Maar toen ik terugkwam bij het hotel stond me een hele onaangename verassing te wachten. Mijn koffer stond in de lobby. Ik keek verbaasd naar de man achter de balie. Het was de man die mij al vanaf het begin af aan niet had vertrouwd. Toen ik hem, eigenlijk voor het eerst, wat beter bekeek, begon er wel iets te dagen. 'Wat is er aan de hand', vroeg ik, nog altijd verbaasd.
'Je hebt vannacht ruzie gehad met Luca', antwoordde hij met een kwaad gezicht. Het werd me allemaal steeds duidelijker.
En wat heeft u daarmee te maken', vroeg ik weer, iets brutaler en agressiever dan dat de bedoeling was geweest.
'Luca is mijn zoon en hij heeft me alles verteld', antwoordde de man. Nu was alles duidelijk. De achterdocht van de man had dus alles te maken met zijn zoon. Oké, dit kon dus nog wel eens een probleem worden.
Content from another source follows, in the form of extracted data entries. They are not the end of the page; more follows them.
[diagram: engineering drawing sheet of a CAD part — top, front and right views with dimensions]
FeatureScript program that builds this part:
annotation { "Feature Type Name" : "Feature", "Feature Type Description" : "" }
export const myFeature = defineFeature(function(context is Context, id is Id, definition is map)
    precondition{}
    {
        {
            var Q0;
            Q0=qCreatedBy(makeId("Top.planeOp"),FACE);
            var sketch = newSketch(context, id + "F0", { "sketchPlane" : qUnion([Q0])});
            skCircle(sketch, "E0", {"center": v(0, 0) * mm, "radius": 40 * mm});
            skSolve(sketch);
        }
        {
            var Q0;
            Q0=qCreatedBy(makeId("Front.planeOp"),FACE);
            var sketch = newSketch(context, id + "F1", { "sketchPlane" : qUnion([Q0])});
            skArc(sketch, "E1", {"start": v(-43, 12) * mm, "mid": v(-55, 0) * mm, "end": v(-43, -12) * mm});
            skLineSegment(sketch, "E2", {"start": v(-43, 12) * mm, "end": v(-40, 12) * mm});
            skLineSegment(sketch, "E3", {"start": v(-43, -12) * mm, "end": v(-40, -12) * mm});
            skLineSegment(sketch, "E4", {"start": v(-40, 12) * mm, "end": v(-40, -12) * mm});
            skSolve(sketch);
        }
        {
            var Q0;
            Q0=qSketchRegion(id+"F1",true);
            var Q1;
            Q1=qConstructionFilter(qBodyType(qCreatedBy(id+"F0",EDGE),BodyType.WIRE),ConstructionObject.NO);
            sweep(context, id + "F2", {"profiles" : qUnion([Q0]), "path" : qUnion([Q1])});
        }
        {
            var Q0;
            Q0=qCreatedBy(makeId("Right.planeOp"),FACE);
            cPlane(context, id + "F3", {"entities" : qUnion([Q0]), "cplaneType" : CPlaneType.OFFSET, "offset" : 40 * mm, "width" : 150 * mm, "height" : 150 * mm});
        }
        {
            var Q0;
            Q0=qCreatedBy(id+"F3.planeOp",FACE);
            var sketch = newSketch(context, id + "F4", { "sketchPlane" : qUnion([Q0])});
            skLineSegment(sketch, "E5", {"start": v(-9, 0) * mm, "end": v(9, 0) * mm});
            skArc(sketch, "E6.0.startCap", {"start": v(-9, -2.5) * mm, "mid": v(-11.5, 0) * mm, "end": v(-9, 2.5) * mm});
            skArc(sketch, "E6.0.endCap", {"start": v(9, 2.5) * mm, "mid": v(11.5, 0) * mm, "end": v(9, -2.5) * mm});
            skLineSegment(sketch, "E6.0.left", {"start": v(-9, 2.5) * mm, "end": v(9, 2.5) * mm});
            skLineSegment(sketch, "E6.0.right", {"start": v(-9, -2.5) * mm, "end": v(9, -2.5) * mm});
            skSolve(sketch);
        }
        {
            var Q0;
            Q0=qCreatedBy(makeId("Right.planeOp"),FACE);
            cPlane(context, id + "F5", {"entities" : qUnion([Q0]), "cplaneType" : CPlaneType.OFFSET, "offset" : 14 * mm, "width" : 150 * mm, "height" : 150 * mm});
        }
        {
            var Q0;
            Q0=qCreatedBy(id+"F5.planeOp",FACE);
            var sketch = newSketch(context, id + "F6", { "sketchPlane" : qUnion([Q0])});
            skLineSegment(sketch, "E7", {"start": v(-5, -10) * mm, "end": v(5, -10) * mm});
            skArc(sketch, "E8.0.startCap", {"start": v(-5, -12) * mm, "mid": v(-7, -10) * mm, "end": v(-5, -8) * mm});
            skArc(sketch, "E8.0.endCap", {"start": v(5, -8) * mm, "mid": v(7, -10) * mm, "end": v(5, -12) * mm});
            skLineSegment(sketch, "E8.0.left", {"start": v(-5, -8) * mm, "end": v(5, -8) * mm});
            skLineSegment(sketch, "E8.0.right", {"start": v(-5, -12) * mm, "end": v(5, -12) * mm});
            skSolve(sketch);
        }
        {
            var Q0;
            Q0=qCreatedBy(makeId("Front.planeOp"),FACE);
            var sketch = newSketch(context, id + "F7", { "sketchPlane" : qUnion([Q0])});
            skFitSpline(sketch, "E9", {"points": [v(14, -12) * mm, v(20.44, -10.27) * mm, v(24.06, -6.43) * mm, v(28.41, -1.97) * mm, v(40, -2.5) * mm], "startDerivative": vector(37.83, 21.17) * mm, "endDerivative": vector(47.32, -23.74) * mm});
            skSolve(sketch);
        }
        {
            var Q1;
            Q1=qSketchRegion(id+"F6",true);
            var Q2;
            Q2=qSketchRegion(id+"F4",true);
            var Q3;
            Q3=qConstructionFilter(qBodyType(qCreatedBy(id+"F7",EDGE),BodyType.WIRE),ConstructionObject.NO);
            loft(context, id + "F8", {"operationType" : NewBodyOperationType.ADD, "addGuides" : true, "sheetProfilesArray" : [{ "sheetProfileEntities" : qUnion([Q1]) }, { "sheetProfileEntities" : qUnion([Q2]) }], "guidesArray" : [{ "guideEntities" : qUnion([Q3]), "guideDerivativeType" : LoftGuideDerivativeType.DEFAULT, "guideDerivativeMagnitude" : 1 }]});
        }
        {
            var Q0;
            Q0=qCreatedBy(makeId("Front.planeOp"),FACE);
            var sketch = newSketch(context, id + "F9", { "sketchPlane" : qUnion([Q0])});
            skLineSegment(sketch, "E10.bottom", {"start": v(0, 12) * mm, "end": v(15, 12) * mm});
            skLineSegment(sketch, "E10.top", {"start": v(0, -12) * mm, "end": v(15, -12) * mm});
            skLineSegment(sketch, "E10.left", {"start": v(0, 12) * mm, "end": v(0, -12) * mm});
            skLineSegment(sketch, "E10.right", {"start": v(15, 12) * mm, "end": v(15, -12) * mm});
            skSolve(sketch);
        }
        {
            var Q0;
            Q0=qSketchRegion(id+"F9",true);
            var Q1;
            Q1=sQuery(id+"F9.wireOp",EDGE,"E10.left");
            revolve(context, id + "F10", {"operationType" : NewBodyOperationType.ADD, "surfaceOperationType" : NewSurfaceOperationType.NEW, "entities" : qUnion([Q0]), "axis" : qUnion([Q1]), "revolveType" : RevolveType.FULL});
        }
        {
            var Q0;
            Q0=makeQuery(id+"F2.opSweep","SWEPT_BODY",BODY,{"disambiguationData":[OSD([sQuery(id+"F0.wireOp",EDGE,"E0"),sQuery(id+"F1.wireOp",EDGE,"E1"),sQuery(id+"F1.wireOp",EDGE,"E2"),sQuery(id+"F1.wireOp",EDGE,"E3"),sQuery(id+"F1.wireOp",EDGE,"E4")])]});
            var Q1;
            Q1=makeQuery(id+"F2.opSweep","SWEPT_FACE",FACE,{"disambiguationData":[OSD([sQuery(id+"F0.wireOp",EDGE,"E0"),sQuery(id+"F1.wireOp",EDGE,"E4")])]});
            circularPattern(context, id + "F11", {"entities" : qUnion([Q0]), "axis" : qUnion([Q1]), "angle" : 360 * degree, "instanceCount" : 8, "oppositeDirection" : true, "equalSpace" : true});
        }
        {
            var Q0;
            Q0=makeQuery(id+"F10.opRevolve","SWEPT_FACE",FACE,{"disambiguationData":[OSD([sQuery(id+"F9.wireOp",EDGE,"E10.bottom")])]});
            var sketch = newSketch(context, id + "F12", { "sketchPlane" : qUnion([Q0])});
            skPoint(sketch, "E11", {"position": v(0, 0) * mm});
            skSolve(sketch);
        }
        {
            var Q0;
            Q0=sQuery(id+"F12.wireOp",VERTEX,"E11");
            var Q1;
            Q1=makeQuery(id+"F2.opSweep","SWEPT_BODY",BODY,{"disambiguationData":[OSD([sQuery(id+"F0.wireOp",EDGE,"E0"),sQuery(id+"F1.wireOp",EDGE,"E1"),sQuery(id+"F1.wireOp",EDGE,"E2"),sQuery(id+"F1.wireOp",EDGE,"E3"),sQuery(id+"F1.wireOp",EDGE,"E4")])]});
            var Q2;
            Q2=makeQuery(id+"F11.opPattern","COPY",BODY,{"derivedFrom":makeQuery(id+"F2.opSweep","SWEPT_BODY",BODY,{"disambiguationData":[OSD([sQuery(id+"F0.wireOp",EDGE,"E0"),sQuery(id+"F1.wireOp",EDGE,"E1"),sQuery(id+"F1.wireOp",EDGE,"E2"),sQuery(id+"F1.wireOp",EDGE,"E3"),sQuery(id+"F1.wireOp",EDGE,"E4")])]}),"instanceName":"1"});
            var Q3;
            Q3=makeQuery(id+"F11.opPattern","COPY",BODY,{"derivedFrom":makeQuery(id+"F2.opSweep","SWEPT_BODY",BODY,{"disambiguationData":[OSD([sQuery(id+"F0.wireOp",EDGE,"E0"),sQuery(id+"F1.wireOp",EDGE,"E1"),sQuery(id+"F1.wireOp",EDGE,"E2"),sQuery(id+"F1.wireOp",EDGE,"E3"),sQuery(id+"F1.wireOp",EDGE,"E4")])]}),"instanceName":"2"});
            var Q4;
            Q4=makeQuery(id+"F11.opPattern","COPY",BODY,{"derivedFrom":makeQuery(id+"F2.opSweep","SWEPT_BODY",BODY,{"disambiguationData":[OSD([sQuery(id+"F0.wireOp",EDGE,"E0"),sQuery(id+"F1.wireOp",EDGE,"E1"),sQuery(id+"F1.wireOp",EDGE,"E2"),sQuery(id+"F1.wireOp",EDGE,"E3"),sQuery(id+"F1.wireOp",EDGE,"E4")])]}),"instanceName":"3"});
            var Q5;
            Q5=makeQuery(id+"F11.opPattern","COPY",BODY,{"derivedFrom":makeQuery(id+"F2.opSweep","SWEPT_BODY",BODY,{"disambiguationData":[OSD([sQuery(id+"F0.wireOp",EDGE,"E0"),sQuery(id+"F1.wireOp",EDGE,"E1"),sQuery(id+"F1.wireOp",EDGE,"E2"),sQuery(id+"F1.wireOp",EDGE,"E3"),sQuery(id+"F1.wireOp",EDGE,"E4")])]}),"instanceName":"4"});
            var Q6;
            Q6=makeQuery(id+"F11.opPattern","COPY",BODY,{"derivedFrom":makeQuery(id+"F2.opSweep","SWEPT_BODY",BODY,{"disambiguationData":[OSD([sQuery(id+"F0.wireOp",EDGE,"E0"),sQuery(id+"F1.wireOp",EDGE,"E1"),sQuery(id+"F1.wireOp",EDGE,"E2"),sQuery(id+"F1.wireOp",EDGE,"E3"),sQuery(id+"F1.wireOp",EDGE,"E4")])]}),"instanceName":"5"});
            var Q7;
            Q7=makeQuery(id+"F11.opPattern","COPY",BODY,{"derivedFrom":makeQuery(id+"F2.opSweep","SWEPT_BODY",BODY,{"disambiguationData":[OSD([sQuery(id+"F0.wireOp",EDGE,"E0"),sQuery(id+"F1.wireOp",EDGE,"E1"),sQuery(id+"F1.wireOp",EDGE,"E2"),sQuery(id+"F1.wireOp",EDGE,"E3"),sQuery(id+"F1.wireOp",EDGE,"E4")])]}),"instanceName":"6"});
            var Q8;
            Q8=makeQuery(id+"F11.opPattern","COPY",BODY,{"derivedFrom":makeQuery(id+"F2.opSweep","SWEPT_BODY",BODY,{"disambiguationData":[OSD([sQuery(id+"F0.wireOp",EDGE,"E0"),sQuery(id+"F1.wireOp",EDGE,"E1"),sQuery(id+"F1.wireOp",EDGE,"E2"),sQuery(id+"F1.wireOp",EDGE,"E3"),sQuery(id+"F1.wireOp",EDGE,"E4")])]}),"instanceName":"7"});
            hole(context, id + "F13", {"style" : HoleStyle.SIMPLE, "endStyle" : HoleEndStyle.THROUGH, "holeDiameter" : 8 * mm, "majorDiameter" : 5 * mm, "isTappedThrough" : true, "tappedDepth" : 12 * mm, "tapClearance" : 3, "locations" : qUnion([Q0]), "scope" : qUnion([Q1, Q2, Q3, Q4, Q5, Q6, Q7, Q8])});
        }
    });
'Nou, dan weet u dus ook dat het absoluut niet mijn schuld was, dat Luca mij een bloedneus heeft geslagen en daarna de discotheek uit getrapt is en ik niet', zei ik, overigens tegen beter weten in, want bij elk woord dat ik zei, werd de vader van Luca roder en roder. Een ader in zijn slaap zwol elke seconde meer op, alsof die elk moment zou kunnen exploderen.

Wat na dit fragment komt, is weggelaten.